━━━ GIVEN INFORMATION

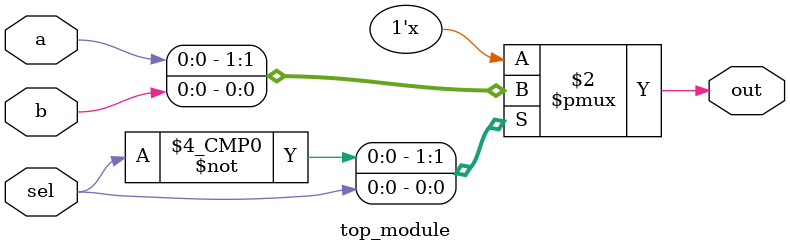
<source format=sv>
module top_module (
    input a,
    input b,
    input sel,
    output reg out
);

always @(*) begin
    case(sel)
        1'b0: out = a;
        1'b1: out = b;
        default: out = 1'bx;
    endcase
end

endmodule

</source>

━━━━━━

• **PROBLEM**
A faithful, word-for-word copy of the records above, pictures left out, is the answer.

• **SOLUTION TO THIS EXERCISE**
<source format=sv>
module top_module (
    input a,
    input b,
    input sel,
    output reg out
);

always @(*) begin
    case(sel)
        1'b0: out = a;
        1'b1: out = b;
        default: out = 1'bx;
    endcase
end

endmodule

</source>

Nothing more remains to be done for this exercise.